Liverpool Daily Post
In The Valley of Elah
Cert. 15, 124 mins
Stars: Tommy Lee Jones, Charlize Theron, Jason Patric, Susan Sarandon, James Franco, Barry Corbin, Josh Brolin, Frances Fisher, Wes Chatham, Jake McLaughlin, Mehcad Brooks
Directed by Paul Haggis
I THOUGHT it was a Biblical epic when I first heard the title, the Valley of Elah being the place where David met Goliath.
There is a reference to that incident in the movie, but this is a contemporary story and a tough one at that.
Based on real events, it follows the case of an American soldier who went missing shortly after returning from the Iraq war.
It is a sort of whodunit with a touch of CSI, a modern tale of war and trauma, a family story and, above all, a search for justice.
As such, it wanders all over the place and you never know where it is going to end.
There are corkscrew twists, powerful performances and a sense of desperation.
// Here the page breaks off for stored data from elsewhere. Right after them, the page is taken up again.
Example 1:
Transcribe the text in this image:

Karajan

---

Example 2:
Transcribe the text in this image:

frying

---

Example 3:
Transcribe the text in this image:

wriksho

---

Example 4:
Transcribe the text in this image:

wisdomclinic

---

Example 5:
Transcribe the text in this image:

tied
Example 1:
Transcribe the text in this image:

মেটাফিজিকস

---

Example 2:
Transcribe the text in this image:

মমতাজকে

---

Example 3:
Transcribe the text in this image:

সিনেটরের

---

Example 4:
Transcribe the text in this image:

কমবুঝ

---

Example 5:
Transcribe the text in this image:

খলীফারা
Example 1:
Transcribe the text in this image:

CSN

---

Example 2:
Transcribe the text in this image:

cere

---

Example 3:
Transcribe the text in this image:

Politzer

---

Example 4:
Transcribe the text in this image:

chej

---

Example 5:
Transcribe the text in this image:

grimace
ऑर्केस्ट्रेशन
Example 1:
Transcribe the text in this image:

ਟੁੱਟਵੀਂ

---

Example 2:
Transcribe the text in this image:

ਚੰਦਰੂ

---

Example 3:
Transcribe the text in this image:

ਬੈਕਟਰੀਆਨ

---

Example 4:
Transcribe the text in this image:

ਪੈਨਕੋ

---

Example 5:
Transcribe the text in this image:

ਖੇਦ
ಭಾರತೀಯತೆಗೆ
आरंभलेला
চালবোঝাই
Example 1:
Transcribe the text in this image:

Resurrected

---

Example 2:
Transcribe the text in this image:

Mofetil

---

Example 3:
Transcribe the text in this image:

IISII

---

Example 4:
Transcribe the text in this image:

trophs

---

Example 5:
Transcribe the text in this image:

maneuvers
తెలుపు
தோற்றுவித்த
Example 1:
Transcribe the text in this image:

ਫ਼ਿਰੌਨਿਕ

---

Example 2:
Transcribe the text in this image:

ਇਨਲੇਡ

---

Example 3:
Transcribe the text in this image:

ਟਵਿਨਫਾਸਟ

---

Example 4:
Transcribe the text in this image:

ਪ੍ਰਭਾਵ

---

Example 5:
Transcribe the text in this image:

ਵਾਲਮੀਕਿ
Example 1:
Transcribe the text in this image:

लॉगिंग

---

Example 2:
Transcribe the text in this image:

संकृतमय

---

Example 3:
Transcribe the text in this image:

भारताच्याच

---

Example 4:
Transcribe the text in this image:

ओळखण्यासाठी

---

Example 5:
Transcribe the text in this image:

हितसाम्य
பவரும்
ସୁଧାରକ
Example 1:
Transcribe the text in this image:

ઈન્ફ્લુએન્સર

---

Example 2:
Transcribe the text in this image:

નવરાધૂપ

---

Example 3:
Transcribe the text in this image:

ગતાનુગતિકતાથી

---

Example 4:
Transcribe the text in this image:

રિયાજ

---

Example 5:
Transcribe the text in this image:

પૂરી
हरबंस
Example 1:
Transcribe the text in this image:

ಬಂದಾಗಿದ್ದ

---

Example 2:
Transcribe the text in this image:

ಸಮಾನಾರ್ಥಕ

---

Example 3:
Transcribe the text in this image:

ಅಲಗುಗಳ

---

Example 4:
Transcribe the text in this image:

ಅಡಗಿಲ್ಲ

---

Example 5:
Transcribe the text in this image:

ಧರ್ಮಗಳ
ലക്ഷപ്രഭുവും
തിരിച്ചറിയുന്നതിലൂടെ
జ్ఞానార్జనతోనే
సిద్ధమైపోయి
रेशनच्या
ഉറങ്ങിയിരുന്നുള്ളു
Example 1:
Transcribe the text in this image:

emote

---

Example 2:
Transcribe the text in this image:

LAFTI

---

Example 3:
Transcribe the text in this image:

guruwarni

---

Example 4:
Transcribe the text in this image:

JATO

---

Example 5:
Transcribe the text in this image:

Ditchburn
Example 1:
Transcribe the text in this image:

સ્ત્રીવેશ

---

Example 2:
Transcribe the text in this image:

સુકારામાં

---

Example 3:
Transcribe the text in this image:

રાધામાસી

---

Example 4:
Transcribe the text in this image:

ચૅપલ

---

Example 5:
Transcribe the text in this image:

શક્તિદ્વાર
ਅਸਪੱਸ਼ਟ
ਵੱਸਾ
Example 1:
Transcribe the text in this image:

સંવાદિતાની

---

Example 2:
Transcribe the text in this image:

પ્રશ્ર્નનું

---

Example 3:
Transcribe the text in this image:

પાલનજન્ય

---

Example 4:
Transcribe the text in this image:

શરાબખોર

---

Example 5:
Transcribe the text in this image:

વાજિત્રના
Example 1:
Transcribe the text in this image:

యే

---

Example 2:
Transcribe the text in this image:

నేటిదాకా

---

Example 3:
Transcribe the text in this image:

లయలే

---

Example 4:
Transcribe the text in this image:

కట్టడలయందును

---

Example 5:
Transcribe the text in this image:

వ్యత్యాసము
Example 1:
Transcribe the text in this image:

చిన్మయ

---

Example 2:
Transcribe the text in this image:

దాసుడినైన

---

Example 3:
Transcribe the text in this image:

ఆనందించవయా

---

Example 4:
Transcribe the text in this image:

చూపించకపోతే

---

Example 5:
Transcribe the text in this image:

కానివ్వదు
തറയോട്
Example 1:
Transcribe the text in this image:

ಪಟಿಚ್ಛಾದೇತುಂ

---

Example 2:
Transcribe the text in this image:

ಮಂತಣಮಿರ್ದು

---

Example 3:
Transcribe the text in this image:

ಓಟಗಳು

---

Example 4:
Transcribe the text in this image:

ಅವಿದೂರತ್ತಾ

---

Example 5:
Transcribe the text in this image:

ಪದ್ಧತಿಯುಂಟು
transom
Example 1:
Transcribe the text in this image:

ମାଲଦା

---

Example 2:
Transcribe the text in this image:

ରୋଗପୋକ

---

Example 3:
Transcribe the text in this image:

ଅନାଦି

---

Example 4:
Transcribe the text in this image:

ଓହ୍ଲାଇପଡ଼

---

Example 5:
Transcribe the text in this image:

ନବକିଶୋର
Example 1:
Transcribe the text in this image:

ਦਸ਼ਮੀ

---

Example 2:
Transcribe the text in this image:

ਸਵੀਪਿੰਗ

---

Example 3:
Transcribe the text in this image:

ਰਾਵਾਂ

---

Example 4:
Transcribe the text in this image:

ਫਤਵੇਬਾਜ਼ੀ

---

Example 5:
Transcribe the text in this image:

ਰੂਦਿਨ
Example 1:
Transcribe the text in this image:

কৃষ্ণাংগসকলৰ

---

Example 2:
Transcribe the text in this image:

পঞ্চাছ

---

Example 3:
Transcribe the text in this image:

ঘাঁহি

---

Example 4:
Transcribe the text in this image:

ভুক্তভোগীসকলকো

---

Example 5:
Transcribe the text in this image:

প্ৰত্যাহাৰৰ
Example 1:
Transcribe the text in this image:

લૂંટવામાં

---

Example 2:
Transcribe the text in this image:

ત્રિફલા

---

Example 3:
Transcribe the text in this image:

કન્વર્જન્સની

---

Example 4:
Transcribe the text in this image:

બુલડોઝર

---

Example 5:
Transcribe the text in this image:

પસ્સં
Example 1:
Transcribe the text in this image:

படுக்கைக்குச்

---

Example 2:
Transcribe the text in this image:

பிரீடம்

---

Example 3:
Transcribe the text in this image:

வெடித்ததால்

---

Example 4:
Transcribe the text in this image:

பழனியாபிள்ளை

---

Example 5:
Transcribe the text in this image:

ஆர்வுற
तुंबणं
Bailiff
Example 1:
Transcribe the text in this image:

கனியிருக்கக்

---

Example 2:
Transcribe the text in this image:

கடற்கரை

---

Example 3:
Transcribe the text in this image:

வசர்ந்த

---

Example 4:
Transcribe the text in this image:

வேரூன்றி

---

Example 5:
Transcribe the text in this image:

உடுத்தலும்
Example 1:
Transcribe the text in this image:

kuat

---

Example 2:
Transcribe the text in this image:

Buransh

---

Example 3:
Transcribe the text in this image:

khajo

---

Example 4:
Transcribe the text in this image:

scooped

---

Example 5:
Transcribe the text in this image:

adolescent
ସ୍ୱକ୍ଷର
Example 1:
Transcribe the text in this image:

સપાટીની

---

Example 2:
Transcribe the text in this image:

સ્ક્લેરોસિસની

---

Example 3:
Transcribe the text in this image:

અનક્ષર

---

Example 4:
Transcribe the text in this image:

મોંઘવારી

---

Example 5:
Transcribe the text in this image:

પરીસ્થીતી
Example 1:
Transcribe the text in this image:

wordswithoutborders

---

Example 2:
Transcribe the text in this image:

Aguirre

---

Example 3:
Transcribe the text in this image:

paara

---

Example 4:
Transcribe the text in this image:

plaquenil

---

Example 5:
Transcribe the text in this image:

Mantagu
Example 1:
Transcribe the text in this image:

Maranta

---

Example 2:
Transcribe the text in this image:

It’s a typical feel-bad movie.
Written by Mark Boal (on whose Playboy story the film is based), and Paul Haggis (who also directs), In The Valley of Elah is held together by its central performance of Oscar- nominated Tommy Lee Jones.
In a role originally planned for Clint Eastwood (who eerily has the same battered good looks of Jones), Jones plays a father who is woken early one morning with news that his soldier son has gone AWOL.
This comes as a surprise to Jones’s character, Hank, who thought his son was still in Iraq.
He had not heard from him, which he knew he would if he had returned.
As a former Army man himself and a military policeman at that, a weary Jones begins to investigate, generally coming up against a blank wall.
The people he used to know in the Army are no longer in position, and those who are appear unwilling to help.
He eventually seeks assistance from a female police detective (Charlize Theron, on good form) whose male colleagues give her all the silly cases to investigate.
Eventually, the son turns up dead – murdered – on Army property, leaving the Army to investigate and do a cover-up job.
Jones and Theron join forces and the truth finally emerges. Jones is excellent in the lead, and an underused Susan Sarandon, left, emotes well as his wife.
It is a rambling tale, but well told, and ultimately quite moving.